What the task requires
Count every line in the following entries that holds the word "фрукты". Only the number should be given.

== Dataset records ==

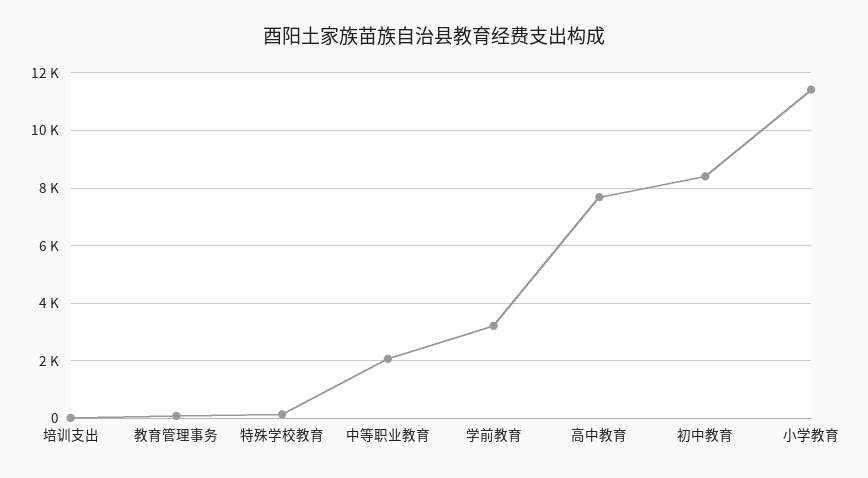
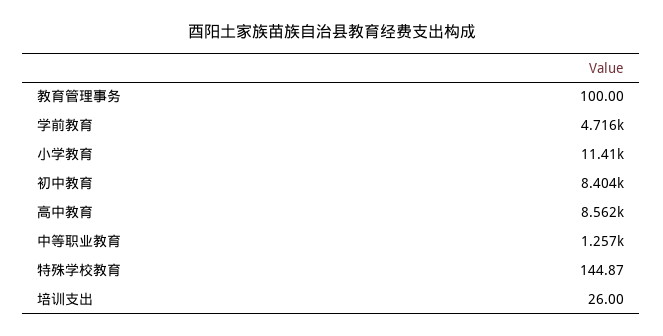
  {
    "培训支出": 26,
    "教育管理事务": 100,
    "特殊学校教育": 144.87,
-   "中等职业教育": 2000,
+   "中等职业教育": 1257,
-   "学前教育": 3250,
+   "学前教育": 4716,
-   "高中教育": 7750,
+   "高中教育": 8562,
    "初中教育": 8404,
    "小学教育": 11410
  }

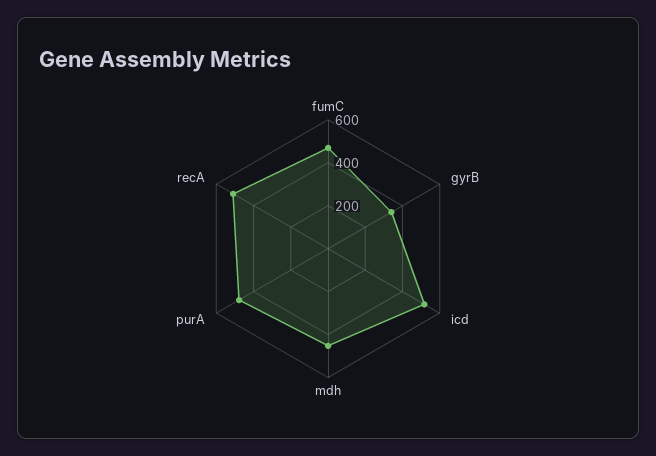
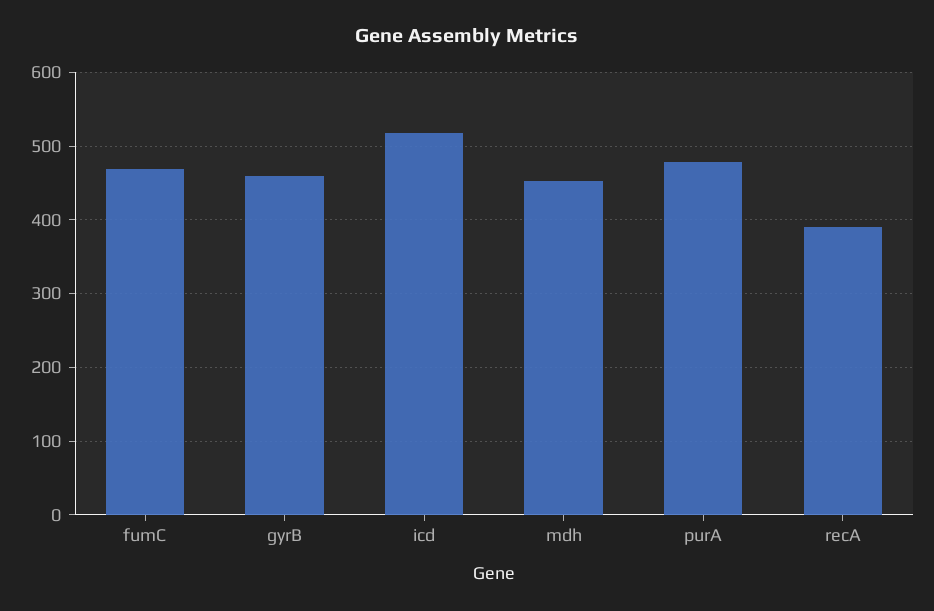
  {
    "fumC": 470,
-   "gyrB": 350,
+   "gyrB": 460,
    "icd": 520,
    "mdh": 450,
    "purA": 480,
-   "recA": 500
+   "recA": 390
  }

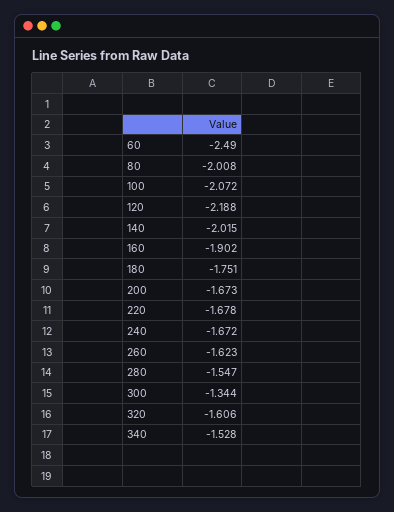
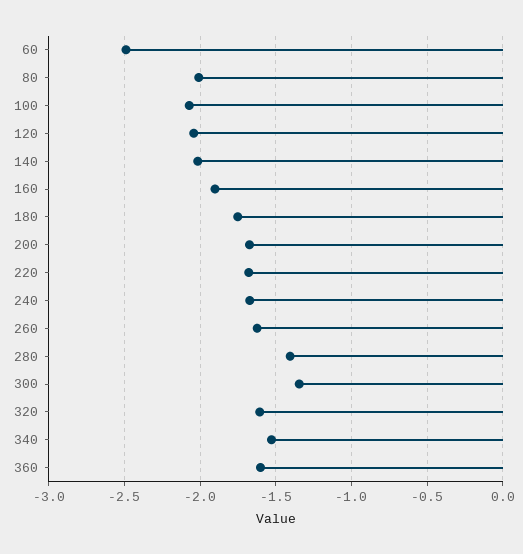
  {
    "60": -2.49,
    "80": -2.008,
    "100": -2.072,
-   "120": -2.188,
+   "120": -2.05,
    "140": -2.015,
    "160": -1.902,
    "180": -1.751,
    "200": -1.673,
    "220": -1.678,
    "240": -1.672,
    "260": -1.623,
-   "280": -1.547,
+   "280": -1.4,
    "300": -1.344,
    "320": -1.606,
-   "340": -1.528
+   "340": -1.528,
+   "360": -1.6
  }

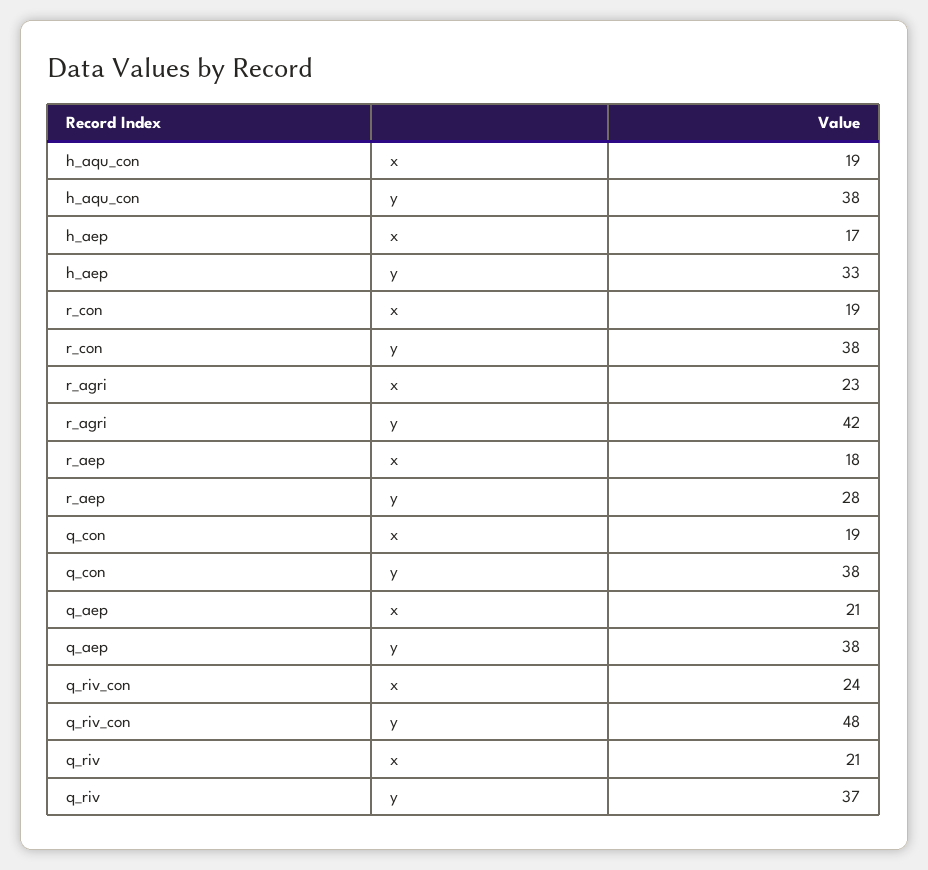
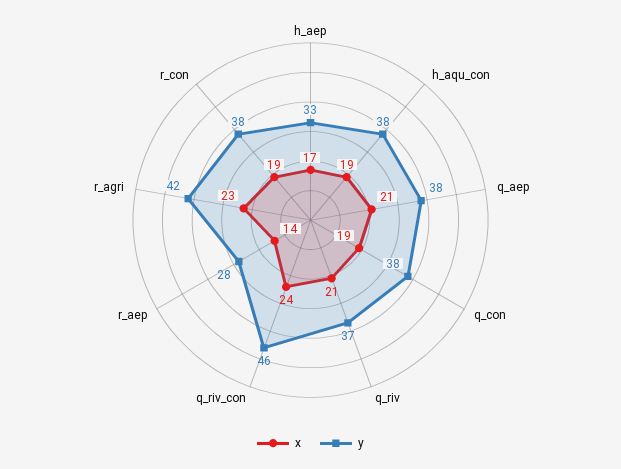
  {
    "x": {
      "h_aqu_con": 19,
      "h_aep": 17,
      "r_con": 19,
      "r_agri": 23,
-     "r_aep": 18,
+     "r_aep": 14,
      "q_con": 19,
      "q_aep": 21,
      "q_riv_con": 24,
      "q_riv": 21
    },
    "y": {
      "h_aqu_con": 38,
      "h_aep": 33,
      "r_con": 38,
      "r_agri": 42,
      "r_aep": 28,
      "q_con": 38,
      "q_aep": 38,
-     "q_riv_con": 48,
+     "q_riv_con": 46,
      "q_riv": 37
    }
  }

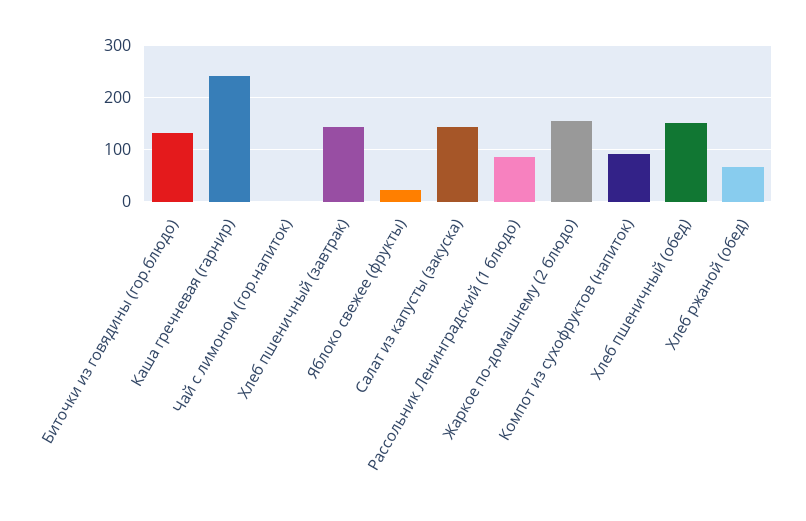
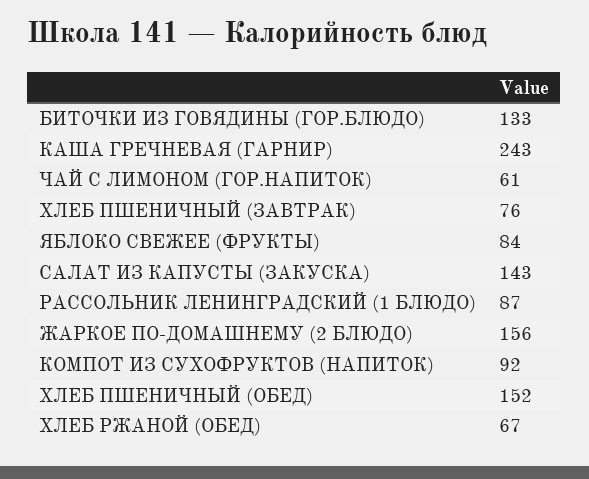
  {
    "Биточки из говядины (гор.блюдо)": 133,
    "Каша гречневая (гарнир)": 243,
-   "Чай с лимоном (гор.напиток)": 0,
+   "Чай с лимоном (гор.напиток)": 61,
-   "Хлеб пшеничный (завтрак)": 140,
+   "Хлеб пшеничный (завтрак)": 76,
-   "Яблоко свежее (фрукты)": 20,
+   "Яблоко свежее (фрукты)": 84,
    "Салат из капусты (закуска)": 143,
    "Рассольник Ленинградский (1 блюдо)": 87,
    "Жаркое по-домашнему (2 блюдо)": 156,
    "Компот из сухофруктов (напиток)": 92,
    "Хлеб пшеничный (обед)": 152,
    "Хлеб ржаной (обед)": 67
  }

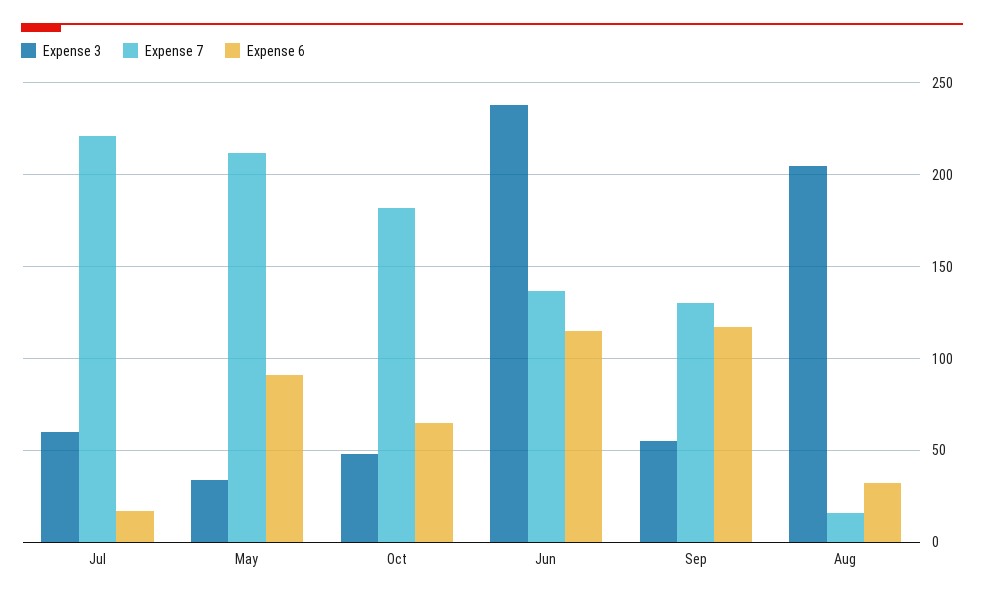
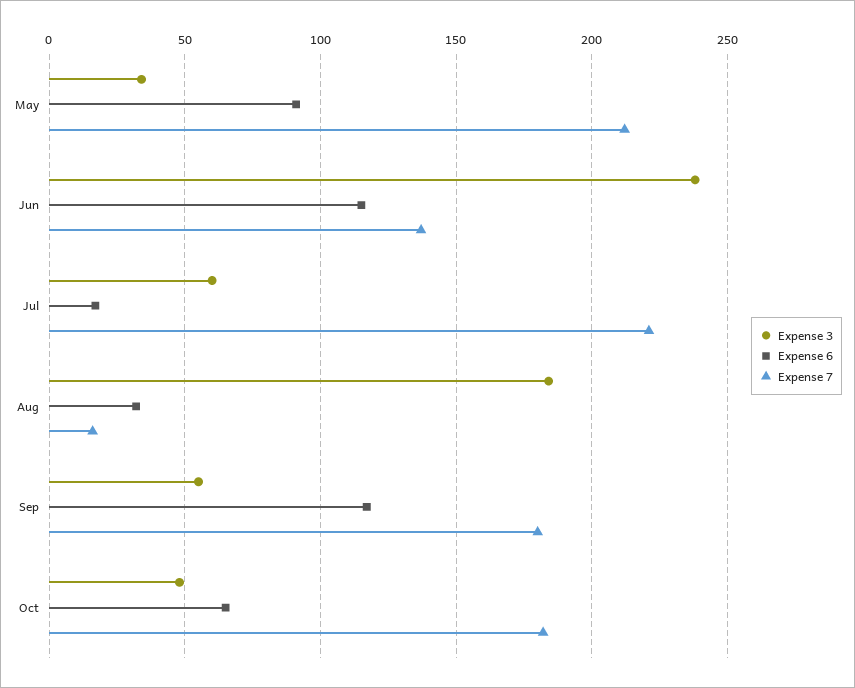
  {
    "Expense 3": {
      "Jul": 60,
      "May": 35,
      "Oct": 50,
      "Jun": 240,
      "Sep": 55,
-     "Aug": 205
+     "Aug": 185
    },
    "Expense 7": {
      "Jul": 220,
      "May": 210,
      "Oct": 180,
      "Jun": 135,
-     "Sep": 130,
+     "Sep": 180,
      "Aug": 15
    },
    "Expense 6": {
      "Jul": 15,
      "May": 90,
      "Oct": 65,
      "Jun": 115,
      "Sep": 115,
      "Aug": 30
    }
  }

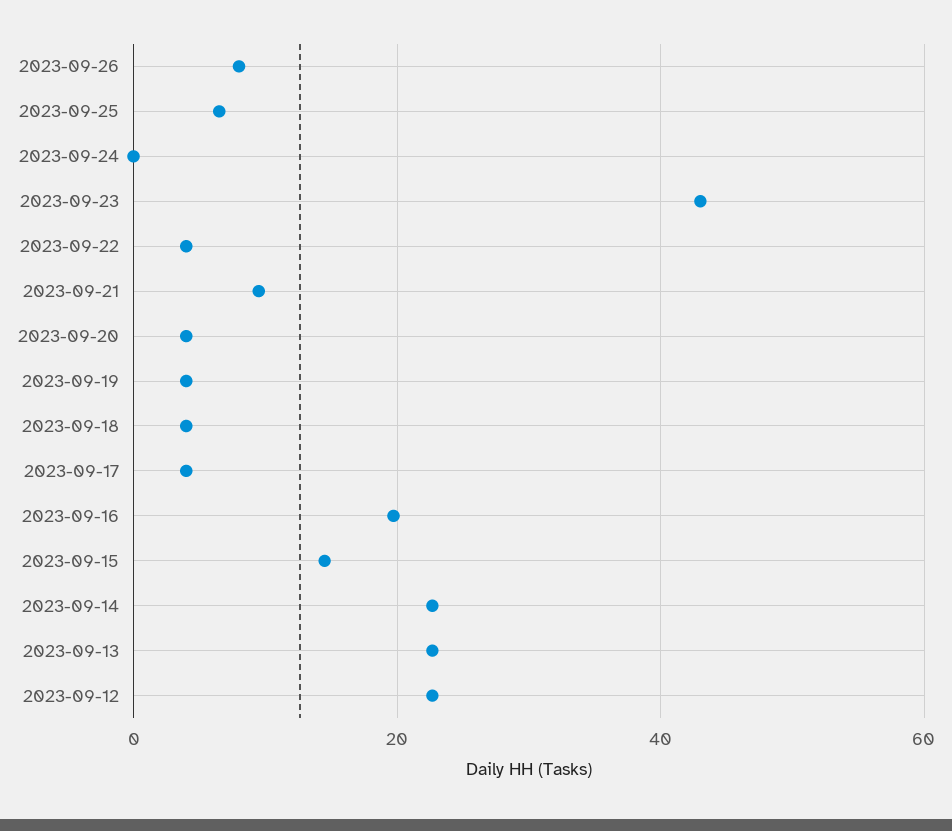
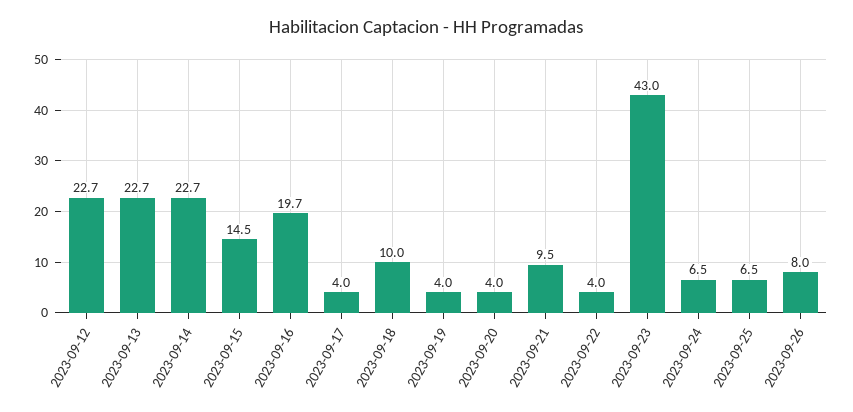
  {
    "2023-09-26": 8,
    "2023-09-25": 6.5,
-   "2023-09-24": 0,
+   "2023-09-24": 6.5,
    "2023-09-23": 43,
    "2023-09-22": 4,
    "2023-09-21": 9.5,
    "2023-09-20": 4,
    "2023-09-19": 4,
-   "2023-09-18": 4,
+   "2023-09-18": 10,
    "2023-09-17": 4,
    "2023-09-16": 19.7,
    "2023-09-15": 14.5,
    "2023-09-14": 22.7,
    "2023-09-13": 22.7,
    "2023-09-12": 22.7
  }

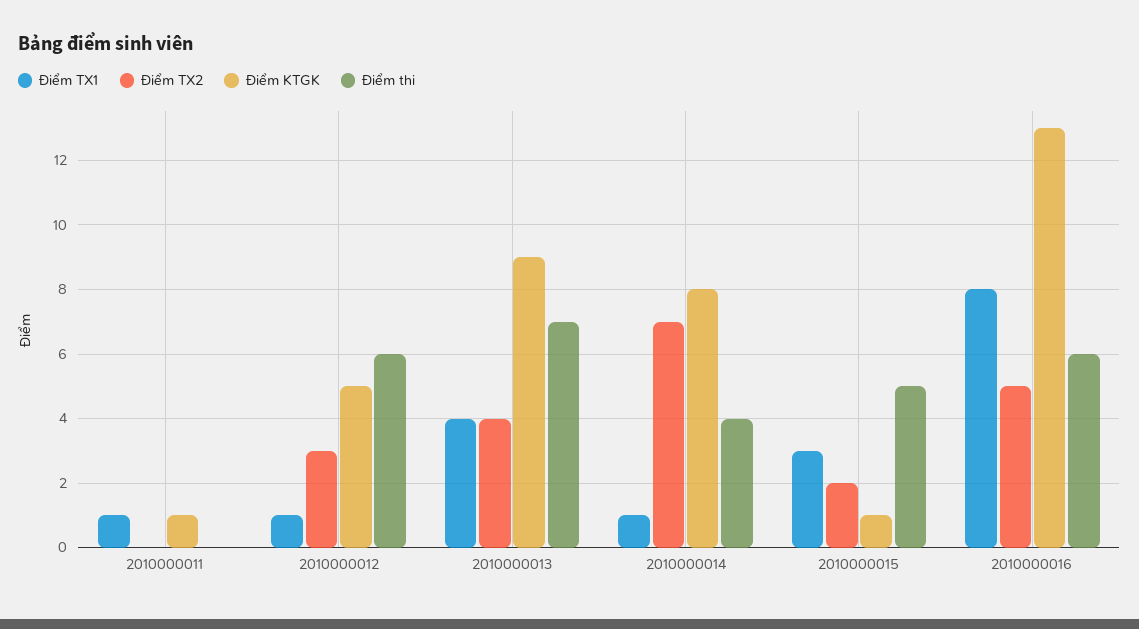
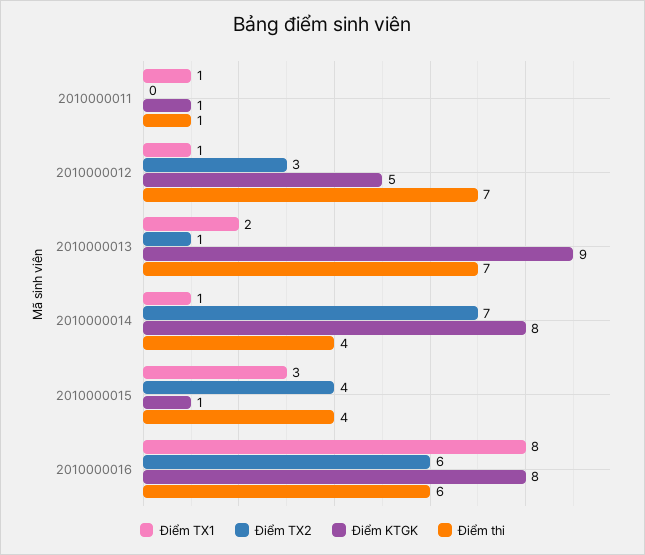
  {
    "Điểm TX1": {
      "2010000011": 1,
      "2010000012": 1,
-     "2010000013": 4,
+     "2010000013": 2,
      "2010000014": 1,
      "2010000015": 3,
      "2010000016": 8
    },
    "Điểm TX2": {
      "2010000011": 0,
      "2010000012": 3,
-     "2010000013": 4,
+     "2010000013": 1,
      "2010000014": 7,
-     "2010000015": 2,
+     "2010000015": 4,
-     "2010000016": 5
+     "2010000016": 6
    },
    "Điểm KTGK": {
      "2010000011": 1,
      "2010000012": 5,
      "2010000013": 9,
      "2010000014": 8,
      "2010000015": 1,
-     "2010000016": 13
+     "2010000016": 8
    },
    "Điểm thi": {
-     "2010000011": 0,
+     "2010000011": 1,
-     "2010000012": 6,
+     "2010000012": 7,
      "2010000013": 7,
      "2010000014": 4,
-     "2010000015": 5,
+     "2010000015": 4,
      "2010000016": 6
    }
  }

===

Output for this exercise
2